To reduce the occurrence of foodborne disease, first of all, it’s necessary to practice proper hands hygiene before eating or preparing food. Foods should be stored in the refrigerator as soon as possible and do not be left at room temperature for too long. Furthermore, raw food should be kept separately from the cooked food to prevent cross contamination. As to the seafood, they should be heated thoroughly prior to consumption.
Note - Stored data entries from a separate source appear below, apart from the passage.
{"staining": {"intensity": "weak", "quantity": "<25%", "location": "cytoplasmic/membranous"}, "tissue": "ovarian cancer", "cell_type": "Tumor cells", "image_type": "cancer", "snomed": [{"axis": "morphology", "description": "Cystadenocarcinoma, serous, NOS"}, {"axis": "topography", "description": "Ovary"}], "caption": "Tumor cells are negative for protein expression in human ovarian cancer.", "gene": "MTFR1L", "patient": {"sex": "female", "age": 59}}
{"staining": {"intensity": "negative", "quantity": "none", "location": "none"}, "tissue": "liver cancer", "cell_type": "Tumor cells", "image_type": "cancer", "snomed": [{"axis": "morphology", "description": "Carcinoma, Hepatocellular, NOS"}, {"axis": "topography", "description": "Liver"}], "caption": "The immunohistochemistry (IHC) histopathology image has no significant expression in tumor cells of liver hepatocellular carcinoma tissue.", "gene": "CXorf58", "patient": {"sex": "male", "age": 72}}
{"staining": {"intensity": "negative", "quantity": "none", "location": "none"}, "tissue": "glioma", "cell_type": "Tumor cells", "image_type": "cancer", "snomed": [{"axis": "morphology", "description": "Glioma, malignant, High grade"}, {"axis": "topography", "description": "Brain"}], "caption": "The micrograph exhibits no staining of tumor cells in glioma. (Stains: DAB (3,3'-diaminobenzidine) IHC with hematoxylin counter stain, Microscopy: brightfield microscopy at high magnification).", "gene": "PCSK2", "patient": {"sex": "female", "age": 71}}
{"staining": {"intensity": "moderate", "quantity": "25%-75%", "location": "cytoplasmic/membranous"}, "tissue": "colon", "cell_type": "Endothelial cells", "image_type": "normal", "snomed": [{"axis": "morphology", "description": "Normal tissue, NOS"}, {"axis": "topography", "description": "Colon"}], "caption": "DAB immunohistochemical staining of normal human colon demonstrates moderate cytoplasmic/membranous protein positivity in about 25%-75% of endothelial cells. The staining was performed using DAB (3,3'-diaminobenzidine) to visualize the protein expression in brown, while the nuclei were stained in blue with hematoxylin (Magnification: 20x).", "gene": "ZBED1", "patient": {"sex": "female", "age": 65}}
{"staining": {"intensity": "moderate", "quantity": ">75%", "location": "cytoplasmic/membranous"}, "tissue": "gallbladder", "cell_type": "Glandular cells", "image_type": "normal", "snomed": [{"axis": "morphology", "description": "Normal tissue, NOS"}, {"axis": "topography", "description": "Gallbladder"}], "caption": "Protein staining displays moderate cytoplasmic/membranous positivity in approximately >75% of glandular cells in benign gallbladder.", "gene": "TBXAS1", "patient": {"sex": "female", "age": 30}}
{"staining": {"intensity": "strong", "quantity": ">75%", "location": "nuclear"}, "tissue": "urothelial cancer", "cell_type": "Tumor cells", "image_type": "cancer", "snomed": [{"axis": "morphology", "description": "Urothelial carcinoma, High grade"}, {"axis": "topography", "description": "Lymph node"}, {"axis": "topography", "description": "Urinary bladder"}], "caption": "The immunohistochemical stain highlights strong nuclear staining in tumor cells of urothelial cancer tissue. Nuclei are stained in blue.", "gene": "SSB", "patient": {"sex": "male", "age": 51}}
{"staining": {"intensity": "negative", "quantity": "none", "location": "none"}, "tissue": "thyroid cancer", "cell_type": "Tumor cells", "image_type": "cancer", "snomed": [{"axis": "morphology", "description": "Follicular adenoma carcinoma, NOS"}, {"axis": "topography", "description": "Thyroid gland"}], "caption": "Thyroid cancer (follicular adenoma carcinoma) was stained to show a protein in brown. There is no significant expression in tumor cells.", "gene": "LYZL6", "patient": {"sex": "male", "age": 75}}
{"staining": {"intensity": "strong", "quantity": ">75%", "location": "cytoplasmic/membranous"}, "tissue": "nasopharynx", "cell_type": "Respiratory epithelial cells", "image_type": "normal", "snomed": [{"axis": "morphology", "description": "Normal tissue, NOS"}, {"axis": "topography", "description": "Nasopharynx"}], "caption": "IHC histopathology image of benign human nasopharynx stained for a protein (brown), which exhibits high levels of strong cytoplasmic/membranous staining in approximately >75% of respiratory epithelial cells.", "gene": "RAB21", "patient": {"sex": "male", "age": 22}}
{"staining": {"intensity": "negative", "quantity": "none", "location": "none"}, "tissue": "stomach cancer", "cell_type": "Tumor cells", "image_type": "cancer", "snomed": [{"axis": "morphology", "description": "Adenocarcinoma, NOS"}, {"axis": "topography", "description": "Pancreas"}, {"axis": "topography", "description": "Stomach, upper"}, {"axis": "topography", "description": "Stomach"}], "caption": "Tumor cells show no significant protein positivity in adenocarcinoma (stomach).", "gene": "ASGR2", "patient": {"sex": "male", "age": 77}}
In addition, wild plants and animals should be avoided, because some of them may be poisonous to humans.
TFDA promotes “Five keys and two don’t principles to prevent foodborne disease” as follows:
1. Wash hands: wash hands with soap, and rinse by clean water before handling food, during food preparation and before meals.
2. Keep fresh: ensure the cleanness of water used, and select and keep freshness of foods.
3. Separate raw and cooked: use separate equipment and utensils for handling raw materials and prepared foods to prevent cross contamination.
4. Cook thoroughly: prepare and cook foods thoroughly, at least to 70°C of the center temperature.
5. Preserve at proper temperature: keep foods at low temperature (no higher than 7℃) or preserve them in adequate means, and do not leave food at room temperature for too long.
6. Don’t drink untreated water: water should be brought to a rolling boil for one minute to kill pathogens.
7. Don’t eat wild plants and animals: avoid consuming wild plants and animals, because some of them may be poisonous to humans.